PAGE EXCERPT
December 30th, 2009
At the age of 22 I was in a bad car accident and broke half the bones in my body. The police who arrived first said that by the looks of the car they guessed no one could have possibly survived. Somehow I did. I was awake when they found me and I remember saying something about my phone being off the hook and I needed to call my dad. I had no feeling in my legs.
A few days later I came to in the hospital with limited movement capabilities. My head was cloudy and pumped full of morphine. From my waist down felt like the pins and needles of bumping your funnybone. My mother and father were sitting next to me. My mother began to cry as she told me I would be confined to a wheelchair for a while because my spinal cord had been badly damaged. I knew when she said, “a while” she meant the rest of my life. I told her not to cry, that it would be o.k. She kissed my forehead.

STUDY QUESTIONS
1 > Copy word for word the part of the car accident account that opens with the words containing "December 30th, 2009" and closes with "in my legs.".
2 > Answer these questions from the car accident account:
(a) How old was the narrator at the time of the accident?
(b) Judging by the looks of the car, what did the police who arrived first guess?
(c) According to the mother, why would the narrator be confined to a wheelchair?

SUPPLIED ENTRIES

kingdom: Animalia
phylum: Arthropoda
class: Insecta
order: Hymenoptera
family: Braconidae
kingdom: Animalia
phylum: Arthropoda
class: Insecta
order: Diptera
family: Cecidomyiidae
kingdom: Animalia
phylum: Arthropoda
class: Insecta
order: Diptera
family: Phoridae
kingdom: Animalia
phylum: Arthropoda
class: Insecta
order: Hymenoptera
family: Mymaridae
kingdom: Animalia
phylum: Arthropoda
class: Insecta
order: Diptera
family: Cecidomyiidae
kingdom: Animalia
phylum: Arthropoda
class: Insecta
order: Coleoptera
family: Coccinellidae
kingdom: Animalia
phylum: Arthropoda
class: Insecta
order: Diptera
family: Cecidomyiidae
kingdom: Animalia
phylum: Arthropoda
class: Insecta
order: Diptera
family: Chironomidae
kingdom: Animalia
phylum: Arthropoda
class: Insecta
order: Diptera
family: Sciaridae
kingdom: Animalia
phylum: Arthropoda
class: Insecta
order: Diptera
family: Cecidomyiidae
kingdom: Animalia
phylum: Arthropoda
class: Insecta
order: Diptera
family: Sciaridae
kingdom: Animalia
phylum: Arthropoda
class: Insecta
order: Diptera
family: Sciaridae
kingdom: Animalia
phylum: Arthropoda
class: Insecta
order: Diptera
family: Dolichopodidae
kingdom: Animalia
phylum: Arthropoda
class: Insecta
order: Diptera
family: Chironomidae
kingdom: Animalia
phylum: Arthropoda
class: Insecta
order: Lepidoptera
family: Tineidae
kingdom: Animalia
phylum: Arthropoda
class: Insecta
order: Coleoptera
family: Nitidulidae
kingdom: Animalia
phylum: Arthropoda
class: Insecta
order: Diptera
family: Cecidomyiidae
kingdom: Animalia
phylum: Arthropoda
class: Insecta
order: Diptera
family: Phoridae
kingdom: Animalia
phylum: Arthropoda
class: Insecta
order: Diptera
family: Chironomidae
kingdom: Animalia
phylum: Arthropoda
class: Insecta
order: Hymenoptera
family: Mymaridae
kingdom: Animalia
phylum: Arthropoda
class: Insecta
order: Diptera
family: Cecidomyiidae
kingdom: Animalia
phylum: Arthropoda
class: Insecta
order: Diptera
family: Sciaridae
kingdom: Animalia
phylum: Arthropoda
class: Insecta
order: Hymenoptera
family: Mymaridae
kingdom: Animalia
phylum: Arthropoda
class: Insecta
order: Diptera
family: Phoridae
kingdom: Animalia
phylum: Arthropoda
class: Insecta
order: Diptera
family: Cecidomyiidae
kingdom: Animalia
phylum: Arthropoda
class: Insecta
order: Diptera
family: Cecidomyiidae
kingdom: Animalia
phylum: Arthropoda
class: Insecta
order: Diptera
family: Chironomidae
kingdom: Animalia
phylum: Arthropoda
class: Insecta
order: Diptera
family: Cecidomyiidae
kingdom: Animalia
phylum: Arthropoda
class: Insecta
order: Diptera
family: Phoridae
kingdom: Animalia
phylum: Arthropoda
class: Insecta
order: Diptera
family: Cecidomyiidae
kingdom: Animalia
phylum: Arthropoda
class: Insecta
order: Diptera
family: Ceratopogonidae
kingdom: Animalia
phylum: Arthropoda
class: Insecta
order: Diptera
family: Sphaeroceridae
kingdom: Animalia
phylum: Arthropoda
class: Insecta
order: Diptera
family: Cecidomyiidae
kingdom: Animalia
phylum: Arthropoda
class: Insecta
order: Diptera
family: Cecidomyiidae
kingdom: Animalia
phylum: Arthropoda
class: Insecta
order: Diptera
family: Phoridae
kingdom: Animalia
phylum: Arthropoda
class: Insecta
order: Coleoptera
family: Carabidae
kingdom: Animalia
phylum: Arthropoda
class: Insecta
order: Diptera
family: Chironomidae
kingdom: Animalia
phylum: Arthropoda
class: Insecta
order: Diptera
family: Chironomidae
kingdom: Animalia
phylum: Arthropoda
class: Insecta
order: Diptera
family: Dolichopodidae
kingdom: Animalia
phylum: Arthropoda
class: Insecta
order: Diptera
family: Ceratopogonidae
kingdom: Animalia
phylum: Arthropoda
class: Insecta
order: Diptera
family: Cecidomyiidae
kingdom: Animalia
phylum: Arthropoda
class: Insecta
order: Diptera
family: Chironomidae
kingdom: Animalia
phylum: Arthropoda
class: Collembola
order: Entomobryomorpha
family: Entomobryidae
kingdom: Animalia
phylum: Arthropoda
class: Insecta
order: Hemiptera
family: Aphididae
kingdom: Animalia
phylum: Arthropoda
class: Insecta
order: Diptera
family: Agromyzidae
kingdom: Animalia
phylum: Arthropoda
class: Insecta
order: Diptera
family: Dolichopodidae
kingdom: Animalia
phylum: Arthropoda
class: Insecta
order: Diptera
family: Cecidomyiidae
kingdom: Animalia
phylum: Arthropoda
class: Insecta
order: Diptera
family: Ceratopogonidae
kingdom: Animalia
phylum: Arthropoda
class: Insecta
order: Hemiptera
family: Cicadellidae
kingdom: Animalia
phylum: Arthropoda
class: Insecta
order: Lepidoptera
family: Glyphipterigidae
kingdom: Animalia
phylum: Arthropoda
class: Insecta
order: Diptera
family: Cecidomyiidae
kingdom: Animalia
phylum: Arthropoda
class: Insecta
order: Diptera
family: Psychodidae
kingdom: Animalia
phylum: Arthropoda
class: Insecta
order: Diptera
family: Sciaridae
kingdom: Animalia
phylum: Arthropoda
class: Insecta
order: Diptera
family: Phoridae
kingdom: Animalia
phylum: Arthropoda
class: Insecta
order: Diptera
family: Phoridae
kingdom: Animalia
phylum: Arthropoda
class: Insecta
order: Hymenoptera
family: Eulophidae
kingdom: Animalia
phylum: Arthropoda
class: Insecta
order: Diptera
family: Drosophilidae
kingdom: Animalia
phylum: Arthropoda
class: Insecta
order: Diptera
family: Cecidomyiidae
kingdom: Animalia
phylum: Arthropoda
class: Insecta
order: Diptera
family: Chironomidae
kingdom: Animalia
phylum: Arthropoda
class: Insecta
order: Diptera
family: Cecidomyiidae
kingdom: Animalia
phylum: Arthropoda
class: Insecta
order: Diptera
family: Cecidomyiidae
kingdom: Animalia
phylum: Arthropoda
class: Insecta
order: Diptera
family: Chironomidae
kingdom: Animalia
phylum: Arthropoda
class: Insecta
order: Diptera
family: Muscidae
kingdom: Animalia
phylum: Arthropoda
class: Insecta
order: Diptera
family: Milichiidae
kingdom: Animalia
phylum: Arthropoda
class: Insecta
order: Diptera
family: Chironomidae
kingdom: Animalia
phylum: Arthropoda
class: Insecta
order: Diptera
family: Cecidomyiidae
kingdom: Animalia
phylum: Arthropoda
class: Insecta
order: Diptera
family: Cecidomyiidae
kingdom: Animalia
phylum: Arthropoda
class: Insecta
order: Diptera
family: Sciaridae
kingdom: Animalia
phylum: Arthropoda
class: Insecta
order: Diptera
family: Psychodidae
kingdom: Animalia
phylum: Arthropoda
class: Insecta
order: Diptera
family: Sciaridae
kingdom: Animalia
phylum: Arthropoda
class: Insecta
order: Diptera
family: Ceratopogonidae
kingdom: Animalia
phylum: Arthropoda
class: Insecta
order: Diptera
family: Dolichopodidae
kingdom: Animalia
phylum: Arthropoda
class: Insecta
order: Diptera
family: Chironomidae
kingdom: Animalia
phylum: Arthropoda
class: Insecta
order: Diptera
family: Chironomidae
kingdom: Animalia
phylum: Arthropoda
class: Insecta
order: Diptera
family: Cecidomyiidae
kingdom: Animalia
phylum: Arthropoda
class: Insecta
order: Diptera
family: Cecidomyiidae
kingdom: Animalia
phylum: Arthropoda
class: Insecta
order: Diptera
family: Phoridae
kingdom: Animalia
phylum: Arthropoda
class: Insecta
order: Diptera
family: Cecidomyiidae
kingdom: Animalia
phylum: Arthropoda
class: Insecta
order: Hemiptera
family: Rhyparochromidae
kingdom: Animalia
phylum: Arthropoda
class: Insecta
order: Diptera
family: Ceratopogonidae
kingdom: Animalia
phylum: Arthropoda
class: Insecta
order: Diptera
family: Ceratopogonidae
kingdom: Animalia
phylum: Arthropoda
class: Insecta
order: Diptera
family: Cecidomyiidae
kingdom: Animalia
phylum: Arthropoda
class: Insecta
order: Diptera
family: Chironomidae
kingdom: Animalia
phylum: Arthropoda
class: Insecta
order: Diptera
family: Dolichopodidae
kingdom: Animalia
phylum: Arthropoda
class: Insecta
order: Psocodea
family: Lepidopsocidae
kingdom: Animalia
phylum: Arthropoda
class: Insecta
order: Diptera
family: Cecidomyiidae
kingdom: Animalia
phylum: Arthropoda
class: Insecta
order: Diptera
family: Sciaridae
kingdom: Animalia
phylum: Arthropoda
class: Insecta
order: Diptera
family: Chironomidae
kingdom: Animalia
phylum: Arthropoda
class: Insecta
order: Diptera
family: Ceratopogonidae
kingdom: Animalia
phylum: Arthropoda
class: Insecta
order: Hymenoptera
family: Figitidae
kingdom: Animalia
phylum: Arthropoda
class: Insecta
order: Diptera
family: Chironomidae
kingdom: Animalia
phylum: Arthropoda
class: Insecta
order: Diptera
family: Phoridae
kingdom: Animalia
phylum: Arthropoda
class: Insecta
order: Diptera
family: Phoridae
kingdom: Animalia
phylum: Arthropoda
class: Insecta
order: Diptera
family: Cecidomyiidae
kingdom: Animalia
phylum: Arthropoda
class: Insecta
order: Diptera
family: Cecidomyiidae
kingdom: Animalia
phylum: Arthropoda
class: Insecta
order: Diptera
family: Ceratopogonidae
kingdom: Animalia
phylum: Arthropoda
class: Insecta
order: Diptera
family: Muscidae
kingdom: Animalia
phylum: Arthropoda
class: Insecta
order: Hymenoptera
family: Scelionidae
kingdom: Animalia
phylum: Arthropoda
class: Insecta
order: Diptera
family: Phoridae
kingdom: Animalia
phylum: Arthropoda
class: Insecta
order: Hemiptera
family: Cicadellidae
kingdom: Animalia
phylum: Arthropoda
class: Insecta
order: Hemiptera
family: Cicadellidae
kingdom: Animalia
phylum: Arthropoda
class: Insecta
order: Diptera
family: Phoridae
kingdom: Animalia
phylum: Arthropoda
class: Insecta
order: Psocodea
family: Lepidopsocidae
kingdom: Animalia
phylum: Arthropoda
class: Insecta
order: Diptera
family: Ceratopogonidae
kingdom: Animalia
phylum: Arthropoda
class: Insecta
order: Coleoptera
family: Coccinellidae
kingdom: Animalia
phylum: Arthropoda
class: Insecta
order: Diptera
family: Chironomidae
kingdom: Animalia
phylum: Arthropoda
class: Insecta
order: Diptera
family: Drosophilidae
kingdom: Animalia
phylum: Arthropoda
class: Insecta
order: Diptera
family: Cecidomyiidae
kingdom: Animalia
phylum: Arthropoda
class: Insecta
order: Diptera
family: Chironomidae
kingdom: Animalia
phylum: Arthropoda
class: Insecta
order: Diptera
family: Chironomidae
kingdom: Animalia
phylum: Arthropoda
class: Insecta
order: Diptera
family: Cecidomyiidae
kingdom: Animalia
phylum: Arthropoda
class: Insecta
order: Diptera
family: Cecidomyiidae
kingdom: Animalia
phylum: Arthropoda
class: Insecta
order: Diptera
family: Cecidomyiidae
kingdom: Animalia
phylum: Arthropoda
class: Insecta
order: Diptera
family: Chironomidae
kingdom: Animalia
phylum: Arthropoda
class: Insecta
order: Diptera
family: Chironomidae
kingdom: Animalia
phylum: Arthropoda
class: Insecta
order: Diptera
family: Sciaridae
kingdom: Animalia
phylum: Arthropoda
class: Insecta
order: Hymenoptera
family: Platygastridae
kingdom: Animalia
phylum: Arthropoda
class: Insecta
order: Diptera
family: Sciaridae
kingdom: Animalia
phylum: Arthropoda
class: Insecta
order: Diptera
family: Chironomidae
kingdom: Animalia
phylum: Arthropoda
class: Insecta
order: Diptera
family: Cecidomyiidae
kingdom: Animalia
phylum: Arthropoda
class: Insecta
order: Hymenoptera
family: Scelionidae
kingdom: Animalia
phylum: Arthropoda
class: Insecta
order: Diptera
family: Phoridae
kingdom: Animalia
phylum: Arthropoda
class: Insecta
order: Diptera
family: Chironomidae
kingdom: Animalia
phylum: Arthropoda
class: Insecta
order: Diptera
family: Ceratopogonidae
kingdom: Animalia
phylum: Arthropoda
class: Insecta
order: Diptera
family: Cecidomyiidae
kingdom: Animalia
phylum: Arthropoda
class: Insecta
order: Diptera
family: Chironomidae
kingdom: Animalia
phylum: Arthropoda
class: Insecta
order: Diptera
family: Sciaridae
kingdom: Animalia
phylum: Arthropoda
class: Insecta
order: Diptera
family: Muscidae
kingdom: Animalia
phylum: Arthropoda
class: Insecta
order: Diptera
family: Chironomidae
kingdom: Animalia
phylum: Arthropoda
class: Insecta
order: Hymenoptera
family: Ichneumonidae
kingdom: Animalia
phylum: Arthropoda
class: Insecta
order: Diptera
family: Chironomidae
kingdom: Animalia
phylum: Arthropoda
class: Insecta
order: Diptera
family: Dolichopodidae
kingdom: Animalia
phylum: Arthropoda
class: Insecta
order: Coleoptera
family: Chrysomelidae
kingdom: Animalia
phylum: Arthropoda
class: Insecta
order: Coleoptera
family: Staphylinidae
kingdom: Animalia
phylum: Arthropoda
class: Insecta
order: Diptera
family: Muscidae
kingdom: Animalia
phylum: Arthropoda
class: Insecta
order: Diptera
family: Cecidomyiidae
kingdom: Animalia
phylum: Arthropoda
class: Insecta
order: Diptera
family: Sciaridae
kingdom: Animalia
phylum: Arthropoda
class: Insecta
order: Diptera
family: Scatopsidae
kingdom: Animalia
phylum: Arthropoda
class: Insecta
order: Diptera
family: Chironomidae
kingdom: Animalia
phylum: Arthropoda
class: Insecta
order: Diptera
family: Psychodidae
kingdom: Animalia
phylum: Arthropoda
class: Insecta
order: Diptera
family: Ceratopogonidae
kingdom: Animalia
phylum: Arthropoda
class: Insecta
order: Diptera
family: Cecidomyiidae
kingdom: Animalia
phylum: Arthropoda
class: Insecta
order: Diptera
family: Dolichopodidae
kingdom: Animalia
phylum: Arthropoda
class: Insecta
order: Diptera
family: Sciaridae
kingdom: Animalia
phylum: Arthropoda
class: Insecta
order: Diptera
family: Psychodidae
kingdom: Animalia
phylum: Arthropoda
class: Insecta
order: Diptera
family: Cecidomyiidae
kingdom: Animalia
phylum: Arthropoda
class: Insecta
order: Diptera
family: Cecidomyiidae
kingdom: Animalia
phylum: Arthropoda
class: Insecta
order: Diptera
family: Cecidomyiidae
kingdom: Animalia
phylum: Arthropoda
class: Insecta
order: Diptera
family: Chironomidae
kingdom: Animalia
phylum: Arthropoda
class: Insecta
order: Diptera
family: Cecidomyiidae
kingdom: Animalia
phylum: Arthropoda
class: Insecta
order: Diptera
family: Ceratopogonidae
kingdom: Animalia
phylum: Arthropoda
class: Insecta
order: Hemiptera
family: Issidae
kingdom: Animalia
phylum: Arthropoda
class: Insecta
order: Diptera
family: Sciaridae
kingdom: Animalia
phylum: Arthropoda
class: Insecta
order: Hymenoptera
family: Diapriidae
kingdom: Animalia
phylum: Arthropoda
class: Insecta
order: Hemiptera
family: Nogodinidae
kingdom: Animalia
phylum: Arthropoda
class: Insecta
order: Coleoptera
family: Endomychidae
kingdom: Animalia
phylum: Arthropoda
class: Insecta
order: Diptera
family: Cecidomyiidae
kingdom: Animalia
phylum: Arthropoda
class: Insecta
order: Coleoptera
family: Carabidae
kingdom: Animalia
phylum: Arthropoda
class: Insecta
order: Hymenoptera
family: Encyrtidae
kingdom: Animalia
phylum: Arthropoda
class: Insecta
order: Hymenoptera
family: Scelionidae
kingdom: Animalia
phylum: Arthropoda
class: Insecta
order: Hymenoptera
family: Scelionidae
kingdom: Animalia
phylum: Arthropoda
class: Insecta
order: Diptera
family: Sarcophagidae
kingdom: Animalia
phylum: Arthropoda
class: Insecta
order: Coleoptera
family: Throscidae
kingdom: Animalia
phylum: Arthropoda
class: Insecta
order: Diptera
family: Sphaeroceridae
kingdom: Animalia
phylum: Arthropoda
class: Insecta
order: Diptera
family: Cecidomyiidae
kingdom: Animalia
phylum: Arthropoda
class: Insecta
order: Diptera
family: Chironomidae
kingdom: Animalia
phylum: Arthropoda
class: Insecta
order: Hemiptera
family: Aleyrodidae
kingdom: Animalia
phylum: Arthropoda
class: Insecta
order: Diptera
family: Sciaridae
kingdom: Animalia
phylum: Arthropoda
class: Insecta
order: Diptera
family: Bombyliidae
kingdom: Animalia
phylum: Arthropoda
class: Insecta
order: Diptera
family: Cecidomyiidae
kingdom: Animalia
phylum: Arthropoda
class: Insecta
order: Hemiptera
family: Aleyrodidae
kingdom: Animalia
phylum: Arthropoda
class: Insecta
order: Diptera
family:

SOLUTIONS TO THE EXERCISE
1 >
December 30th, 2009
At the age of 22 I was in a bad car accident and broke half the bones in my body. The police who arrived first said that by the looks of the car they guessed no one could have possibly survived. Somehow I did. I was awake when they found me and I remember saying something about my phone being off the hook and I needed to call my dad. I had no feeling in my legs.

2 >
(a) 22
(b) That no one could have possibly survived.
(c) Because the narrator's spinal cord had been badly damaged.